[DATA FOR THIS TASK]
════════════════
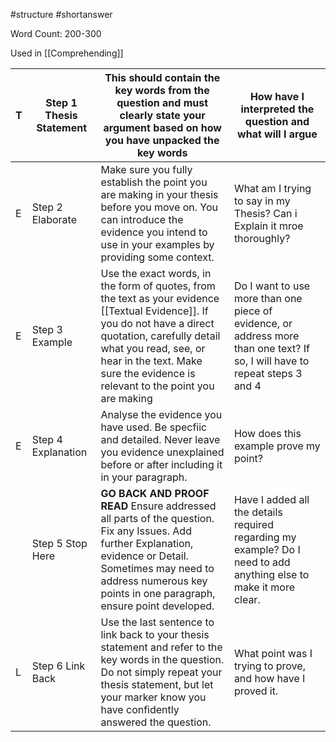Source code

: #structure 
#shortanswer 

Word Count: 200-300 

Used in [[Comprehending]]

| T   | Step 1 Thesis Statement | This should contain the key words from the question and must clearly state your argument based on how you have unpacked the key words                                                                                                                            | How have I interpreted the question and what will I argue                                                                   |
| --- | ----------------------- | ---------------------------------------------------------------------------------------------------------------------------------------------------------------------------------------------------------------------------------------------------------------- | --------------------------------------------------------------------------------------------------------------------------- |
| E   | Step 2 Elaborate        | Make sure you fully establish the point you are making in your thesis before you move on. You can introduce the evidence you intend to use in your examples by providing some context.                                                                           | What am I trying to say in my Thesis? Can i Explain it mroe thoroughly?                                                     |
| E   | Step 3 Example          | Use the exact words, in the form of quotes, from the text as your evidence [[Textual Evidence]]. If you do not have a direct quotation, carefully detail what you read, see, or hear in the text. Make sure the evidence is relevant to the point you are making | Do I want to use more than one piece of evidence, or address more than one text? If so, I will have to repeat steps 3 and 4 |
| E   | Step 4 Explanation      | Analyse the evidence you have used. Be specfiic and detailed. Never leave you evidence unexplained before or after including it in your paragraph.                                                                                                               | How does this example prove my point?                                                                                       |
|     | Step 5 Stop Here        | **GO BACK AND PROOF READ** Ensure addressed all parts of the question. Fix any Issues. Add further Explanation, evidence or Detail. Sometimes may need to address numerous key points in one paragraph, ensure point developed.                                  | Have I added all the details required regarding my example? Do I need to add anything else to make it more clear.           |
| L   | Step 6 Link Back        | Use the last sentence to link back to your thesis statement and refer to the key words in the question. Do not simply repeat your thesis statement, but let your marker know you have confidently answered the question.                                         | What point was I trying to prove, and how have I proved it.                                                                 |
════════════════
[TASK TO COMPLETE]
Would you print exactly and only the lines of the material above that run from the line with "Word Count: 200-300" through the line with "steps 3 and 4 |", both included?

[RESPONSE AREA]
Word Count: 200-300 

Used in [[Comprehending]]

| T   | Step 1 Thesis Statement | This should contain the key words from the question and must clearly state your argument based on how you have unpacked the key words                                                                                                                            | How have I interpreted the question and what will I argue                                                                   |
| --- | ----------------------- | ---------------------------------------------------------------------------------------------------------------------------------------------------------------------------------------------------------------------------------------------------------------- | --------------------------------------------------------------------------------------------------------------------------- |
| E   | Step 2 Elaborate        | Make sure you fully establish the point you are making in your thesis before you move on. You can introduce the evidence you intend to use in your examples by providing some context.                                                                           | What am I trying to say in my Thesis? Can i Explain it mroe thoroughly?                                                     |
| E   | Step 3 Example          | Use the exact words, in the form of quotes, from the text as your evidence [[Textual Evidence]]. If you do not have a direct quotation, carefully detail what you read, see, or hear in the text. Make sure the evidence is relevant to the point you are making | Do I want to use more than one piece of evidence, or address more than one text? If so, I will have to repeat steps 3 and 4 |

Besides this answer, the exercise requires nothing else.